#### Task input
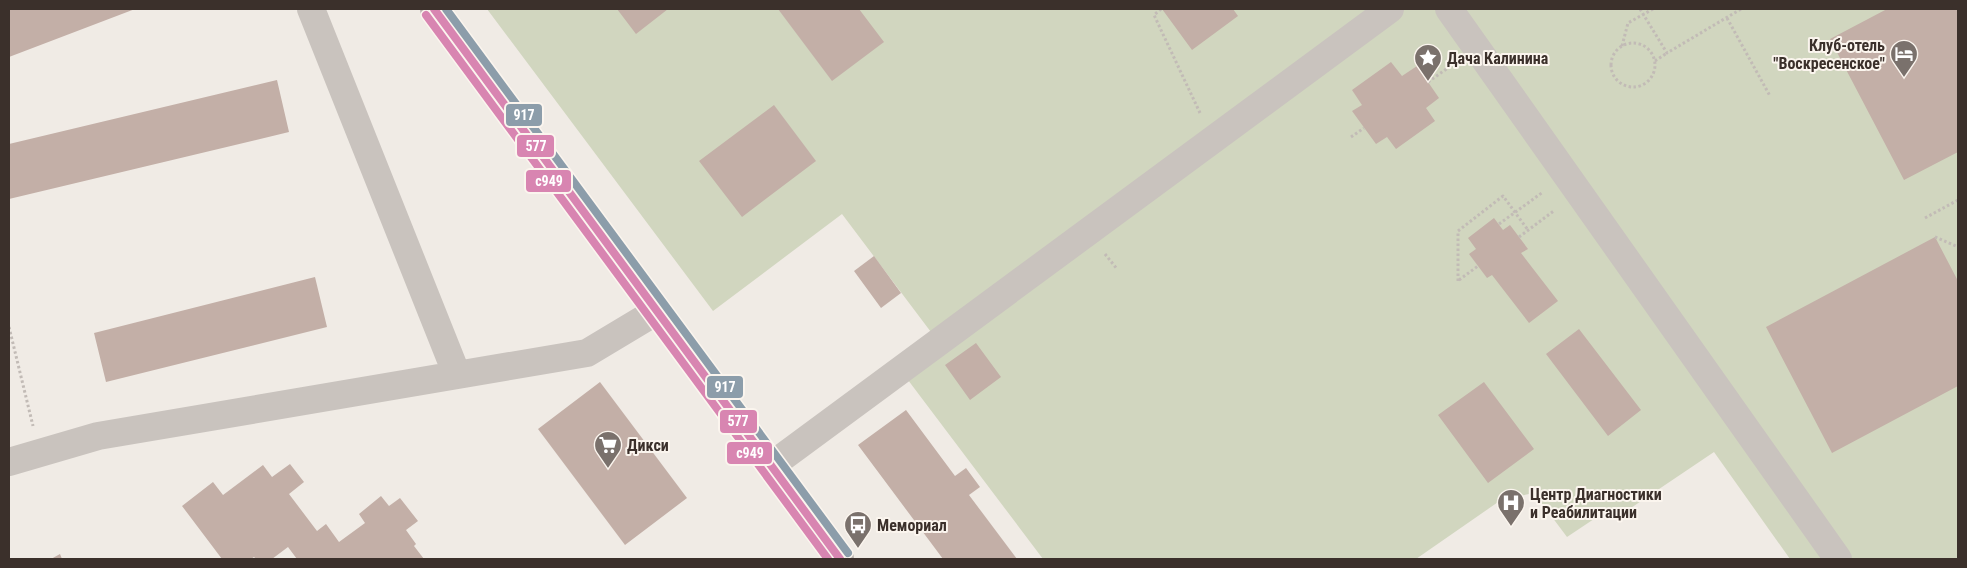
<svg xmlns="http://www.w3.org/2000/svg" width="1967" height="568" viewBox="0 0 1967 568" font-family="'Roboto Condensed',sans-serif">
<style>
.green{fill:#d1d6bf}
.building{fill:#c3afa7}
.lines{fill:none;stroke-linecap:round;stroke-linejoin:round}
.path{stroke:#c2bbb6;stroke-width:3;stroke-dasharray:2.5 2.5;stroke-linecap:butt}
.minor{stroke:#c9c3be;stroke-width:28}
.major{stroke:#b8b1ad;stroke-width:28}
.bus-1-casing{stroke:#fbf5ee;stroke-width:11}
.bus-2-casing{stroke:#fbf5ee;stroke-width:11}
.bus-3-casing{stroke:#fbf5ee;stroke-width:11}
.bus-1{stroke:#d885b1;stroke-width:8}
.bus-2{stroke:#d885b1;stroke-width:8}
.bus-3{stroke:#8c9daa;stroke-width:8}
.labels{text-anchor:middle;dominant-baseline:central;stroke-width:4;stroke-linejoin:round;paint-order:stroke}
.poi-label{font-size:16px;font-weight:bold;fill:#3b302b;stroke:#fbf5ee;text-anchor:start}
.line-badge{stroke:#fbf5ee;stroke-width:2}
.badge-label{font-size:14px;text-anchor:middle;font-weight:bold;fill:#fff}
</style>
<rect width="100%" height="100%" fill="#f0ebe5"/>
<path class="green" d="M487,9H1958V559H1790L1714,452L1616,518L1609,509L1567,537L1534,493L1501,500L1416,559H1043L908,380L946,352L842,214L713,311Z"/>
<path class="building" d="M9,9H135L9,57Z
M617,9H668L636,34Z
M778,9H859L884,42L832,81Z
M1162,9H1233L1238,16L1192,50Z
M1887,9H1958V152L1904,180L1830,39Z
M1391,62L1402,76L1417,66L1439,98L1426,108L1435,121L1396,149L1387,137L1376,144L1352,111L1362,105L1352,90Z
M277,80L289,132L9,199V144Z
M774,105L816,161L742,217L699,161Z
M1494,218L1503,230L1510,225L1528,249L1521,253L1558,301L1529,323L1492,275L1487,278L1469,254L1476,249L1468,238Z
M1935,237L1958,281V386L1832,453L1766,327Z
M874,256L901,293L881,308L854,271Z
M315,277L327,327L106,382L94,333Z
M1579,329L1641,410L1608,436L1546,354Z
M976,343L1001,377L970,400L945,365Z
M600,382L687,498L625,545L538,429Z
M1484,382L1534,449L1488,483L1438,415Z
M906,410L955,476L966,468L980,487L969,495L1017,559H943L858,445Z
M290,464L304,482L289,494L317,531L326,524L339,542L365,523L359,514L381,496L389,506L400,498L418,521L406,530L416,544L414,546L424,559H297L288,547L272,559H256L254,557L251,559H222L182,506L213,482L223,495L263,465L272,477Z
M60,554L62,559H51Z"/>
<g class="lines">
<path class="path" d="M1161,9L1154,15L1200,113
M1640,9L1667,53L1741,9
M1727,18L1770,96
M1611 65a22 22 0 1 1 44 0a22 22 0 1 1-44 0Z
M1622,46L1628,23L1653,9
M1655,61L1667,53
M1428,82L1452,65
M1351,137L1364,128
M1925,218L1958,200
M1499,224L1543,192
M1519,237L1555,210
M1935,237L1958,247
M1105,254L1117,269
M1459,280L1478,266
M1458,281V231L1503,196L1528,230
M9,327L33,426"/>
<path class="minor" d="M311,9L457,375
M1449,9L1838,559
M9,462L98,436L587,353L657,311
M772,465L1390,9"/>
<path class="major" d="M434,9L840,559"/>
<defs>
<path id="bus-1" d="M434,9L840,559"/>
<path id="bus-2" d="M426,15L828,559"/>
<path id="bus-3" d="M446,9L848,553"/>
</defs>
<use href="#bus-1" class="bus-1-casing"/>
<use href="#bus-2" class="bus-2-casing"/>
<use href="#bus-3" class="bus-3-casing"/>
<use href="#bus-1" class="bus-1"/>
<use href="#bus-2" class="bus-2"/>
<use href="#bus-3" class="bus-3"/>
</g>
<defs>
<symbol id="hotel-pin" viewBox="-11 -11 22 30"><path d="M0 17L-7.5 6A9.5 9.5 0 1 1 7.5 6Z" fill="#7a716c" stroke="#fbf5ee"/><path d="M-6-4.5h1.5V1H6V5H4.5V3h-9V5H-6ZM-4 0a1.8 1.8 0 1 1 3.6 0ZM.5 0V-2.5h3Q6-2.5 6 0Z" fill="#fff"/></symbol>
<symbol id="sight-pin" viewBox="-11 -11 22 30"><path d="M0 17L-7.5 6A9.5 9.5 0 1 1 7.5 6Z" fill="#7a716c" stroke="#fbf5ee"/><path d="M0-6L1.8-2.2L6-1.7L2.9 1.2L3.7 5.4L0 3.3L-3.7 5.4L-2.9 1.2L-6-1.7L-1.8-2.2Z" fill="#fff"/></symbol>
<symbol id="supermarket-pin" viewBox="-11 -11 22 30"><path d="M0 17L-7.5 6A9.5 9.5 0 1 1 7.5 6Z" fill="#7a716c" stroke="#fbf5ee"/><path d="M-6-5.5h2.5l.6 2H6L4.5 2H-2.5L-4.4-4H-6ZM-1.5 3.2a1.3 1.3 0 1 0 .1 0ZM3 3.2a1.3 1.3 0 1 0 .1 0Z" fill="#fff"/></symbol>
<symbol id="hospital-pin" viewBox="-11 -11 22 30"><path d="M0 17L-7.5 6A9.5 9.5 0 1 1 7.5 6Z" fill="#7a716c" stroke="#fbf5ee"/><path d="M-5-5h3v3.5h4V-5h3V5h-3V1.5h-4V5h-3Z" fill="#fff"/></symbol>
<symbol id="bus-pin" viewBox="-11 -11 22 30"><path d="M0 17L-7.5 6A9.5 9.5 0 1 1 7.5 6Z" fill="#7a716c" stroke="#fbf5ee"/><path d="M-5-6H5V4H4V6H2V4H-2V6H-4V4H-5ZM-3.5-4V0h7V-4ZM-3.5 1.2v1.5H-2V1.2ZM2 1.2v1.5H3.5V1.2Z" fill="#fff"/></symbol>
</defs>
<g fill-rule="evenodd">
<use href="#hotel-pin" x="1888" y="38" width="32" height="43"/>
<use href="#sight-pin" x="1412" y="42" width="32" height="43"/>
<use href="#supermarket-pin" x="592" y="429" width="32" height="43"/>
<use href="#hospital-pin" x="1495" y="487" width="32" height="43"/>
<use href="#bus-pin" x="842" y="509" width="32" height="43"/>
</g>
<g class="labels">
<g class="poi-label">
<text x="1885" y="45" text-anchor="end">Клуб-отель<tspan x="1885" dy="18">"Воскресенское"</tspan></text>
<text x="1447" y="58">Дача Калинина</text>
<text x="627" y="445">Дикси</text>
<text x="1530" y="494">Центр Диагностики<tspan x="1530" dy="18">и Реабилитации</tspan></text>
<text x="877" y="525">Мемориал</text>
</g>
</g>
<g class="line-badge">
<rect x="505" y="103" width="38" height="24" rx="5" fill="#8c9daa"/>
<rect x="516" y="134" width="39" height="24" rx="5" fill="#d885b1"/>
<rect x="525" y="169" width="47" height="24" rx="5" fill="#d885b1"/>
<rect x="706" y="375" width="38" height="24" rx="5" fill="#8c9daa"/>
<rect x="719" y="409" width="39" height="25" rx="5" fill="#d885b1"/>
<rect x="726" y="441" width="47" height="24" rx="5" fill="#d885b1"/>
</g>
<g class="badge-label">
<text x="524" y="120">917</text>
<text x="536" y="151">577</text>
<text x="549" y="186">с949</text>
<text x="725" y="392">917</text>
<text x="738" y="426">577</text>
<text x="750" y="458">с949</text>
</g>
<rect width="1967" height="568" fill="none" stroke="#3b302b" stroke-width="20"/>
</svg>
########
▶ **Your instructions**: From the first line to the last, retype the data exactly, but omit every image.

▶ **Written solution**:
<svg xmlns="http://www.w3.org/2000/svg" width="1967" height="568" viewBox="0 0 1967 568" font-family="'Roboto Condensed',sans-serif">
<style>
.green{fill:#d1d6bf}
.building{fill:#c3afa7}
.lines{fill:none;stroke-linecap:round;stroke-linejoin:round}
.path{stroke:#c2bbb6;stroke-width:3;stroke-dasharray:2.5 2.5;stroke-linecap:butt}
.minor{stroke:#c9c3be;stroke-width:28}
.major{stroke:#b8b1ad;stroke-width:28}
.bus-1-casing{stroke:#fbf5ee;stroke-width:11}
.bus-2-casing{stroke:#fbf5ee;stroke-width:11}
.bus-3-casing{stroke:#fbf5ee;stroke-width:11}
.bus-1{stroke:#d885b1;stroke-width:8}
.bus-2{stroke:#d885b1;stroke-width:8}
.bus-3{stroke:#8c9daa;stroke-width:8}
.labels{text-anchor:middle;dominant-baseline:central;stroke-width:4;stroke-linejoin:round;paint-order:stroke}
.poi-label{font-size:16px;font-weight:bold;fill:#3b302b;stroke:#fbf5ee;text-anchor:start}
.line-badge{stroke:#fbf5ee;stroke-width:2}
.badge-label{font-size:14px;text-anchor:middle;font-weight:bold;fill:#fff}
</style>
<rect width="100%" height="100%" fill="#f0ebe5"/>
<path class="green" d="M487,9H1958V559H1790L1714,452L1616,518L1609,509L1567,537L1534,493L1501,500L1416,559H1043L908,380L946,352L842,214L713,311Z"/>
<path class="building" d="M9,9H135L9,57Z
M617,9H668L636,34Z
M778,9H859L884,42L832,81Z
M1162,9H1233L1238,16L1192,50Z
M1887,9H1958V152L1904,180L1830,39Z
M1391,62L1402,76L1417,66L1439,98L1426,108L1435,121L1396,149L1387,137L1376,144L1352,111L1362,105L1352,90Z
M277,80L289,132L9,199V144Z
M774,105L816,161L742,217L699,161Z
M1494,218L1503,230L1510,225L1528,249L1521,253L1558,301L1529,323L1492,275L1487,278L1469,254L1476,249L1468,238Z
M1935,237L1958,281V386L1832,453L1766,327Z
M874,256L901,293L881,308L854,271Z
M315,277L327,327L106,382L94,333Z
M1579,329L1641,410L1608,436L1546,354Z
M976,343L1001,377L970,400L945,365Z
M600,382L687,498L625,545L538,429Z
M1484,382L1534,449L1488,483L1438,415Z
M906,410L955,476L966,468L980,487L969,495L1017,559H943L858,445Z
M290,464L304,482L289,494L317,531L326,524L339,542L365,523L359,514L381,496L389,506L400,498L418,521L406,530L416,544L414,546L424,559H297L288,547L272,559H256L254,557L251,559H222L182,506L213,482L223,495L263,465L272,477Z
M60,554L62,559H51Z"/>
<g class="lines">
<path class="path" d="M1161,9L1154,15L1200,113
M1640,9L1667,53L1741,9
M1727,18L1770,96
M1611 65a22 22 0 1 1 44 0a22 22 0 1 1-44 0Z
M1622,46L1628,23L1653,9
M1655,61L1667,53
M1428,82L1452,65
M1351,137L1364,128
M1925,218L1958,200
M1499,224L1543,192
M1519,237L1555,210
M1935,237L1958,247
M1105,254L1117,269
M1459,280L1478,266
M1458,281V231L1503,196L1528,230
M9,327L33,426"/>
<path class="minor" d="M311,9L457,375
M1449,9L1838,559
M9,462L98,436L587,353L657,311
M772,465L1390,9"/>
<path class="major" d="M434,9L840,559"/>
<defs>
<path id="bus-1" d="M434,9L840,559"/>
<path id="bus-2" d="M426,15L828,559"/>
<path id="bus-3" d="M446,9L848,553"/>
</defs>
<use href="#bus-1" class="bus-1-casing"/>
<use href="#bus-2" class="bus-2-casing"/>
<use href="#bus-3" class="bus-3-casing"/>
<use href="#bus-1" class="bus-1"/>
<use href="#bus-2" class="bus-2"/>
<use href="#bus-3" class="bus-3"/>
</g>
<defs>
<symbol id="hotel-pin" viewBox="-11 -11 22 30"><path d="M0 17L-7.5 6A9.5 9.5 0 1 1 7.5 6Z" fill="#7a716c" stroke="#fbf5ee"/><path d="M-6-4.5h1.5V1H6V5H4.5V3h-9V5H-6ZM-4 0a1.8 1.8 0 1 1 3.6 0ZM.5 0V-2.5h3Q6-2.5 6 0Z" fill="#fff"/></symbol>
<symbol id="sight-pin" viewBox="-11 -11 22 30"><path d="M0 17L-7.5 6A9.5 9.5 0 1 1 7.5 6Z" fill="#7a716c" stroke="#fbf5ee"/><path d="M0-6L1.8-2.2L6-1.7L2.9 1.2L3.7 5.4L0 3.3L-3.7 5.4L-2.9 1.2L-6-1.7L-1.8-2.2Z" fill="#fff"/></symbol>
<symbol id="supermarket-pin" viewBox="-11 -11 22 30"><path d="M0 17L-7.5 6A9.5 9.5 0 1 1 7.5 6Z" fill="#7a716c" stroke="#fbf5ee"/><path d="M-6-5.5h2.5l.6 2H6L4.5 2H-2.5L-4.4-4H-6ZM-1.5 3.2a1.3 1.3 0 1 0 .1 0ZM3 3.2a1.3 1.3 0 1 0 .1 0Z" fill="#fff"/></symbol>
<symbol id="hospital-pin" viewBox="-11 -11 22 30"><path d="M0 17L-7.5 6A9.5 9.5 0 1 1 7.5 6Z" fill="#7a716c" stroke="#fbf5ee"/><path d="M-5-5h3v3.5h4V-5h3V5h-3V1.5h-4V5h-3Z" fill="#fff"/></symbol>
<symbol id="bus-pin" viewBox="-11 -11 22 30"><path d="M0 17L-7.5 6A9.5 9.5 0 1 1 7.5 6Z" fill="#7a716c" stroke="#fbf5ee"/><path d="M-5-6H5V4H4V6H2V4H-2V6H-4V4H-5ZM-3.5-4V0h7V-4ZM-3.5 1.2v1.5H-2V1.2ZM2 1.2v1.5H3.5V1.2Z" fill="#fff"/></symbol>
</defs>
<g fill-rule="evenodd">
<use href="#hotel-pin" x="1888" y="38" width="32" height="43"/>
<use href="#sight-pin" x="1412" y="42" width="32" height="43"/>
<use href="#supermarket-pin" x="592" y="429" width="32" height="43"/>
<use href="#hospital-pin" x="1495" y="487" width="32" height="43"/>
<use href="#bus-pin" x="842" y="509" width="32" height="43"/>
</g>
<g class="labels">
<g class="poi-label">
<text x="1885" y="45" text-anchor="end">Клуб-отель<tspan x="1885" dy="18">"Воскресенское"</tspan></text>
<text x="1447" y="58">Дача Калинина</text>
<text x="627" y="445">Дикси</text>
<text x="1530" y="494">Центр Диагностики<tspan x="1530" dy="18">и Реабилитации</tspan></text>
<text x="877" y="525">Мемориал</text>
</g>
</g>
<g class="line-badge">
<rect x="505" y="103" width="38" height="24" rx="5" fill="#8c9daa"/>
<rect x="516" y="134" width="39" height="24" rx="5" fill="#d885b1"/>
<rect x="525" y="169" width="47" height="24" rx="5" fill="#d885b1"/>
<rect x="706" y="375" width="38" height="24" rx="5" fill="#8c9daa"/>
<rect x="719" y="409" width="39" height="25" rx="5" fill="#d885b1"/>
<rect x="726" y="441" width="47" height="24" rx="5" fill="#d885b1"/>
</g>
<g class="badge-label">
<text x="524" y="120">917</text>
<text x="536" y="151">577</text>
<text x="549" y="186">с949</text>
<text x="725" y="392">917</text>
<text x="738" y="426">577</text>
<text x="750" y="458">с949</text>
</g>
<rect width="1967" height="568" fill="none" stroke="#3b302b" stroke-width="20"/>
</svg>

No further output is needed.